Intervention de Ludovic Pajot

Séance en hémicycle du lundi 17 février 2020 à 21h30
Système universel de retraite — Discussion générale commune

Photo issue du site de l'Assemblée nationale ou de WikipediaLudovic Pajot :

Le projet de réforme du système de retraite soumis à l'examen de la représentation nationale est sans doute le texte le plus symbolique de l'esprit de l'exécutif. Il en ressort tout d'abord un mépris manifeste pour le peuple. Alors que la contestation est générale – des cheminots aux avocats en passant par les professions libérales, les enseignants, les personnels hospitaliers et même les militaires – , le Gouvernement refuse de donner la parole au peuple à travers un référendum. Et pourtant cette réforme, qui concerne l'ensemble des Français, remet clairement en cause notre pacte social.

Ce texte traduit également un profond mépris envers le Parlement. Même si cette assemblée est bien loin d'être représentative, la manière qu'a l'exécutif de la traiter souligne le peu de considération qu'il lui porte. Le nombre des habilitations à légiférer par ordonnances demandées aux parlementaires en est d'ailleurs la triste illustration.

Soit la réforme voulue par le Gouvernement n'est pas prête, et cela traduit un amateurisme total, soit – et cette hypothèse me semble la plus réaliste – tout est prêt et il préfère légiférer dans la dissimulation sur des mesures auxquelles les Français sont farouchement opposés. Je pense bien sûr au développement progressif de la retraite par capitalisation, symbole de l'individualisme que la macronie cherche à mettre en place partout au détriment de la retraite par répartition, symbole des liens intergénérationnels qui font notre cohésion nationale.

Enfin, et c'est sans doute l'élément novateur, cette réforme témoigne d'un mépris des institutions. L'exemple le plus flagrant est la manière dont le Gouvernement a traité le Conseil d'État, qui n'a d'ailleurs pas manqué de le noter dans son avis.

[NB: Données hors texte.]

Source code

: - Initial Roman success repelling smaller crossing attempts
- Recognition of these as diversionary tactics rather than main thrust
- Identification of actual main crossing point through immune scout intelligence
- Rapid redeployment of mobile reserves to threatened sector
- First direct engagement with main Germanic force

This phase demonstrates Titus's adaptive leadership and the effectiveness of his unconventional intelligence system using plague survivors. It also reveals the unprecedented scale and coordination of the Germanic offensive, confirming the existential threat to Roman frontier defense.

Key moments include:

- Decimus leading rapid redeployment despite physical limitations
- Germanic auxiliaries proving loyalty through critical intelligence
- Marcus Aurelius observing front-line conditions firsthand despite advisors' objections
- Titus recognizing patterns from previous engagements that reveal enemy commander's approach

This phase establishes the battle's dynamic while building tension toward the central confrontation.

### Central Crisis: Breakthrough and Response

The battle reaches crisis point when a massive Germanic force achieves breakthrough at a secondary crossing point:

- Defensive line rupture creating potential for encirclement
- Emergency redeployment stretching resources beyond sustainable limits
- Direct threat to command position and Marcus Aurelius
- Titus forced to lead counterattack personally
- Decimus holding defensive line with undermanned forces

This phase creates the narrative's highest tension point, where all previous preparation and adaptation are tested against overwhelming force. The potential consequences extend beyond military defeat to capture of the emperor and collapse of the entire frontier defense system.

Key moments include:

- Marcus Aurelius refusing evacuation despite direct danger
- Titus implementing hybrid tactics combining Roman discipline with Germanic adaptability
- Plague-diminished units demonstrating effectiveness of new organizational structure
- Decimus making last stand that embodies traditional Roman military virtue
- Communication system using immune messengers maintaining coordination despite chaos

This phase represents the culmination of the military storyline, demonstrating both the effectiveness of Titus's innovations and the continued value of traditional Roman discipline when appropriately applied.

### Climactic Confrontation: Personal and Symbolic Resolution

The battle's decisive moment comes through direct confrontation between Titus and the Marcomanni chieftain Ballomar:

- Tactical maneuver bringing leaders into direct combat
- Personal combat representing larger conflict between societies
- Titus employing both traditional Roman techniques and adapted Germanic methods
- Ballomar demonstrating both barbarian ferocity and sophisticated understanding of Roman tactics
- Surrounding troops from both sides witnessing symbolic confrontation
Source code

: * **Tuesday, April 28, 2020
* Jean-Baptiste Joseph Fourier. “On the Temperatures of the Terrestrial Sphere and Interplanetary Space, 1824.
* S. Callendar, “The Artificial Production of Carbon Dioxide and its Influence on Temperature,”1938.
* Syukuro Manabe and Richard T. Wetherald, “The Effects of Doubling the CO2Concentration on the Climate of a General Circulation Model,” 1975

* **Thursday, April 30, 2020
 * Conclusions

Sur le fond, il est grand temps de cesser de mentir aux Français : il s'agit avant tout d'une réforme budgétaire. Il faut dire que cela fait quelques années que les instances de l'Union européenne, guidées par l'idéologie de l'austérité budgétaire, poussent à cette réforme par le biais des fameuses grandes orientations des politiques économiques. L'objectif, in fine, est de faire baisser la part du produit intérieur brut dédiée aux retraites de 13,8 % aujourd'hui à 12,9 % demain.

Sont en outre prévues la prise en compte de l'ensemble de la carrière pour les salariés du privé en lieu et place des 25 meilleures années, ainsi que l'instauration d'un système par points avec une incertitude totale sur sa valeur dans le temps. Et, compte tenu de la non-diminution du nombre de retraités, chaque Français aura compris que ce système aboutira mécaniquement à une baisse du niveau des pensions. Ce n'est pas l'étude d'impact de mille pages, aussi massive que contestée, qui permettra de dissimuler cette réalité.

Le constat que ce projet est dangereux pour les Français ne doit cependant pas nous laisser penser que le système actuel est parfait. La perfection n'est semble-t-il pas de ce monde mais si le système de retraite en vigueur n'échappe pas à cette règle, il reste viable. Ce qui est avant tout nécessaire, c'est de produire des recettes supplémentaires. Cela passera nécessairement par une politique nataliste et une plus forte création d'emplois, sans oublier les quelque 500 000 travailleurs détachés présents sur notre sol, qui représentent un manque à gagner de près de 3 milliards d'euros pour nos retraites.

En outre, nous considérons que les régimes spéciaux, pour les militaires notamment, mais aussi les régimes autonomes, comme celui des avocats, doivent dans leur grande majorité être maintenus, bien que certains aménagements à la marge soient sans doute nécessaires. C'est tellement vrai que la multiplication des régimes particuliers créés récemment rend illusoire le principe d'universalité qui nous est vendu.

Précarisation, privatisation et financiarisation : tel est en quelque sorte le triptyque mortifère de ce projet de réforme. « La compétence sans autorité est aussi impuissante que l'autorité sans compétence » : ces propos de Gustave Le Bon illustrent assez bien le climat dans lequel nous nous trouvons. Les Français sont en grande majorité opposés à cette réforme que le Président de la République, le Gouvernement et la majorité veulent leur imposer. Chers collègues de la majorité, on ne gouverne pas contre le peuple. Or vous savez que les Français sont contre votre réforme. Vous voulez passer en force ? Ce sera à vos risques et périls.